Piecing Together the Volcanic Puzzle
Wray, Cuevas-Quiñones, and their colleagues meticulously analyzed a combination of data from the Mars Odyssey Orbiter, Mars Reconnaissance Orbiter, ExoMars Trace Gas Orbiter, and the Perseverance rover to “puzzle this out,” as Wray described. This extensive dataset enabled the researchers to gain a more profound understanding of Jezero Mons’s characteristics and compare them to known volcanic structures.
Their investigation revealed that the size and shape of Jezero Mons are analogous to other Martian volcanoes, such as Zephyria Tholus and Apollinaris Tholi, and even to Mount Sidley in Antarctica. Furthermore, the team determined that the surface of Jezero Mons shows a scarcity of impact craters and exhibits poor heat retention—both indicators consistent with a covering of volcanic ash. Sections of the peak’s northwestern flank also displayed features resembling the edges of past lava flows that appear to extend to the crater floor, potentially explaining Perseverance’s discovery of igneous rock there.

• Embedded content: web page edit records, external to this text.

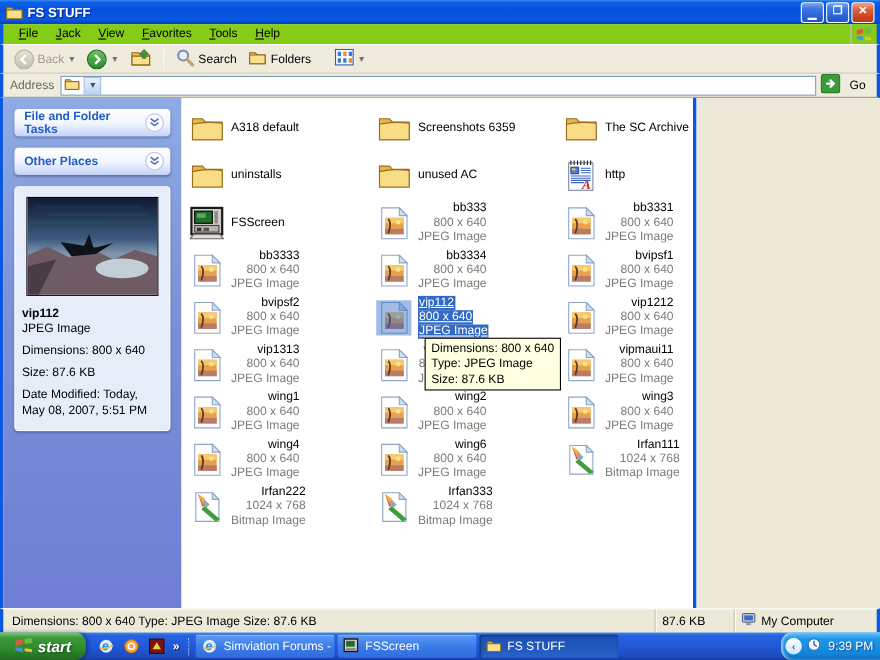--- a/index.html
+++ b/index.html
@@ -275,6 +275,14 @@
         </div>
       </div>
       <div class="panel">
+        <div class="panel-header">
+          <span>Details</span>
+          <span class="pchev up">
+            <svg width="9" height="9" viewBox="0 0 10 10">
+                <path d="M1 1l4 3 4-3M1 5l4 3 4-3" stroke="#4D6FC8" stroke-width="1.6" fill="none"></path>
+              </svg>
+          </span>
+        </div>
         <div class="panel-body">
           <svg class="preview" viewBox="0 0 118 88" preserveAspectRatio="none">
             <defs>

Implications for Ancient Mars and the Search for Life
While these observations do not constitute definitive proof that Jezero Mons is a volcano, they represent some of the most compelling evidence gathered by experts to date. This discovery is a significant development in the ongoing search for evidence of past life within Jezero Crater. A volcano situated in such close proximity to this ancient lake could have generated hydrothermal activity, which is a potential energy source that might have sustained microbial life forms in Mars’s distant past.
The research team is now eagerly awaiting the return of samples collected by Perseverance. Radioisotope dating of these igneous rocks, once back on Earth, could determine their precise age. This information, according to the researchers, could then be used to more accurately estimate the age of Jezero Crater itself, offering invaluable insights into the geological timeline of the Red Planet.

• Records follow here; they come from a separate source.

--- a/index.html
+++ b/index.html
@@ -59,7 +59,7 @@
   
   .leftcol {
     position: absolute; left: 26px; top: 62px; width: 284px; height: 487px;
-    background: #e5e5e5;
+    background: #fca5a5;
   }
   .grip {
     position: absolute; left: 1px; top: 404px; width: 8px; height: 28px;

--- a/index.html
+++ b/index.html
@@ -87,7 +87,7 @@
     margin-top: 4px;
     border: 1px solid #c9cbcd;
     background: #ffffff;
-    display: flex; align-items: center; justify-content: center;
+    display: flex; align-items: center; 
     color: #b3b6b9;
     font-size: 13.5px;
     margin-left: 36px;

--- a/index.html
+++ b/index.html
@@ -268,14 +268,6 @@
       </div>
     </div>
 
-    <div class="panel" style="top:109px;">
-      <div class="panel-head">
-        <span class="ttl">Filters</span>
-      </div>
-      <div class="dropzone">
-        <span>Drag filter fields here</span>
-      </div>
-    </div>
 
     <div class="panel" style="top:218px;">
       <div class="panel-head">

The Future: Martian Samples and Unanswered Questions
Currently, NASA and its international partners are evaluating strategies for the Mars Sample Return (MSR) mission, with no firm plan yet in place to bring the collected rocks and dust back to Earth. The agency is reviewing two distinct MSR mission architectures, aiming to confirm the program’s direction in 2026. However, the proposed 2026 budget by the U.S. administration poses a threat to this initiative. If Congress approves the budget, it would terminate the MSR mission, citing significant cost overruns and suggesting its objectives could be met by future human missions to Mars.
Despite these challenges, Wray remains optimistic about accessing Perseverance’s findings. “If these samples are returned to Earth, we can do incredible, groundbreaking science with them,” he affirmed. The potential knowledge locked within these Martian samples underscores the importance of continued exploration and research.